According to the World Bank analysis, “In 2016, migrant remittance flows to developing countries amounted to $440 billion, more than three times the size of official development aid flows. In many countries, remittances are the largest source of foreign exchange. In India and Mexico, they are larger than foreign direct investment; in Egypt, they are larger than the revenue from Suez Canal; and in Pakistan, they are larger than the country’s international reserves.”
For this reason, the G20, the global club of rich nations led by the United States, agreed in September 2014 on a “Plan to Facilitate Remittance Flows,” with the intention to reduce the worldwide average tax on remittances from 8 percent down to 5 percent. From that (jargon-flecked) document:
The Group of Twenty (G20) recognises the value of remittance flows in helping to drive strong, sustainable and balanced growth. Remittances represent a major source of income for millions of families and businesses globally, and are an important avenue to greater financial inclusion. For the poorest and most vulnerable, access to remittance flows provides a sustainable path out of poverty, as more than half the world’s adult population have limited access to finance. In 2014, remittances to developing countries are expected to reach $436 billion, far exceeding Official Development Assistance. Remittances to and from G20 countries account for almost 80 per cent of global remittance flows.
OK, so maybe a remittance tax is a philosophically suspect idea that hampers global anti-poverty efforts. Still, would it work? Preliminary studies and anecdotal behavior patterns point to no.

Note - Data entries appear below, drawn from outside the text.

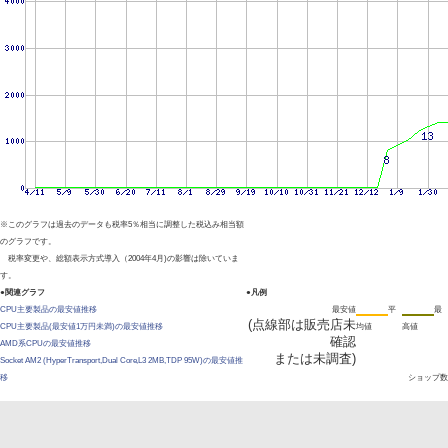
※このグラフは過去のデータも税率5％相当に調整した税込み相当額
のグラフです。
税率変更や、総額表示方式導入（2004年4月)の影響は除いていま
す。
●関連グラフ
●凡例
CPU主要製品の最安値推移
最安値
平
最
(点線部は販売店未
CPU主要製品(最安値1万円未満)の最安値推移
均値
高値
確認
AMD系CPUの最安値推移
または未調査)
Socket AM2 (HyperTransport,Dual Core,L3 2MB,TDP 95W)の最安値推
移
ショップ数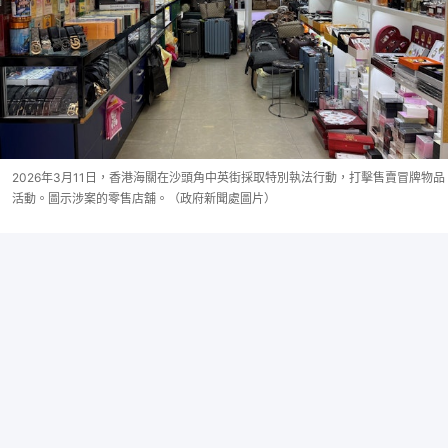
2026年3月11日，香港海關在沙頭角中英街採取特別執法行動，打擊售賣冒牌物品
活動。圖示涉案的零售店舖。（政府新聞處圖片）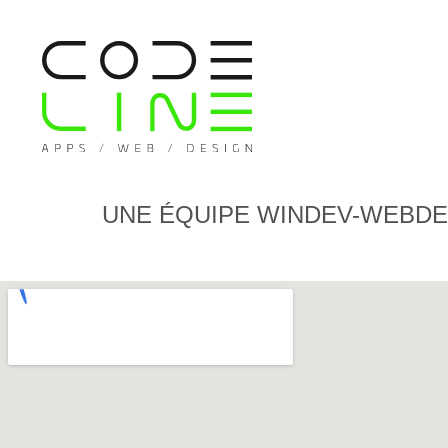
UNE ÉQUIPE WINDEV-WEBDEV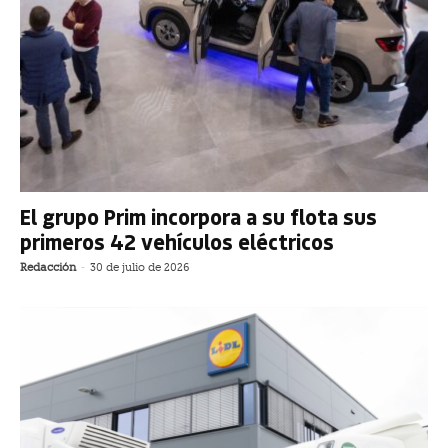
El grupo Prim incorpora a su flota sus
primeros 42 vehículos eléctricos
Redacción
-
30 de julio de 2026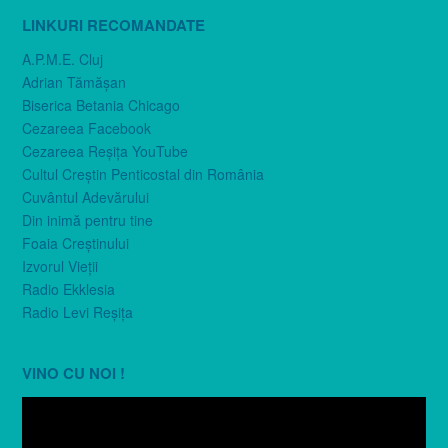
LINKURI RECOMANDATE
A.P.M.E. Cluj
Adrian Tămăşan
Biserica Betania Chicago
Cezareea Facebook
Cezareea Reşiţa YouTube
Cultul Creştin Penticostal din România
Cuvântul Adevărului
Din inimă pentru tine
Foaia Creştinului
Izvorul Vieţii
Radio Ekklesia
Radio Levi Reşiţa
VINO CU NOI !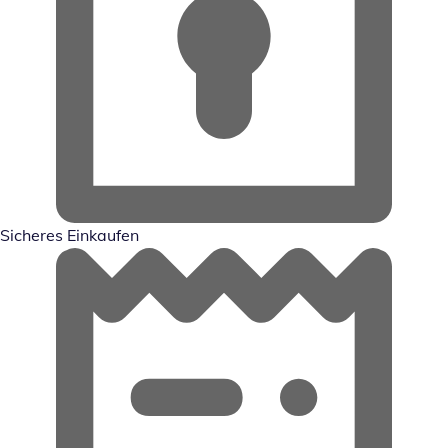
Sicheres Einkaufen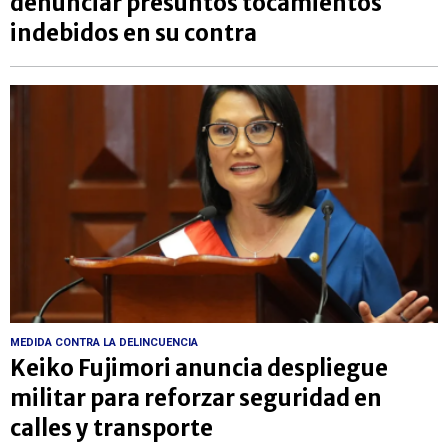
denunciar presuntos tocamientos
indebidos en su contra
MEDIDA CONTRA LA DELINCUENCIA
Keiko Fujimori anuncia despliegue
militar para reforzar seguridad en
calles y transporte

Candidate Trump’s somewhat convoluted plan from a year ago tying remittances to the wall involved basically threatening Mexico with such a tax in order to extract a lump-sum payment, and when that fails amend the Patriot Act to make wire transferrers prove their citizenship or else face taxes on their shipments. Though the idea faded, it was treated seriously enough that the Government Accountability Office (GAO) released an exhaustive analysis that guesstimated the wide band of potential effects like this:
one scenario with no change in the amount of remittances and low administrative and enforcement costs could provide $0.41 billion in potential net revenue for border protection. In contrast, another scenario with a 75 percent reduction in remittances after the fine and high administrative and enforcement costs would generate potential net revenue of only $0.01 billion. In some cases, the cost incurred by CFPB could be more than the revenue from the fine.
So best-case scenario, $410 million in pocket change. That’s not much of a wall.
Granted, the 2 percent south-of-the-border remittance tax is a much broader and cleaner proposal, but it faces many of the same potential pitfalls, namely that only around half of money transfers as it is go through regulated channels, which means making that more expensive will drive more people to black market solutions like Bitcoin, as in Venezuela.
Republicans once believed as a matter of bedrock faith that the free flow of capital, goods, and humans across the southern border was the best way to produce the kind of economic development that depresses illegal border crossings. The loss of that faith, which predates the rise of Donald Trump, has been one of the most disturbing spectacles in American politics.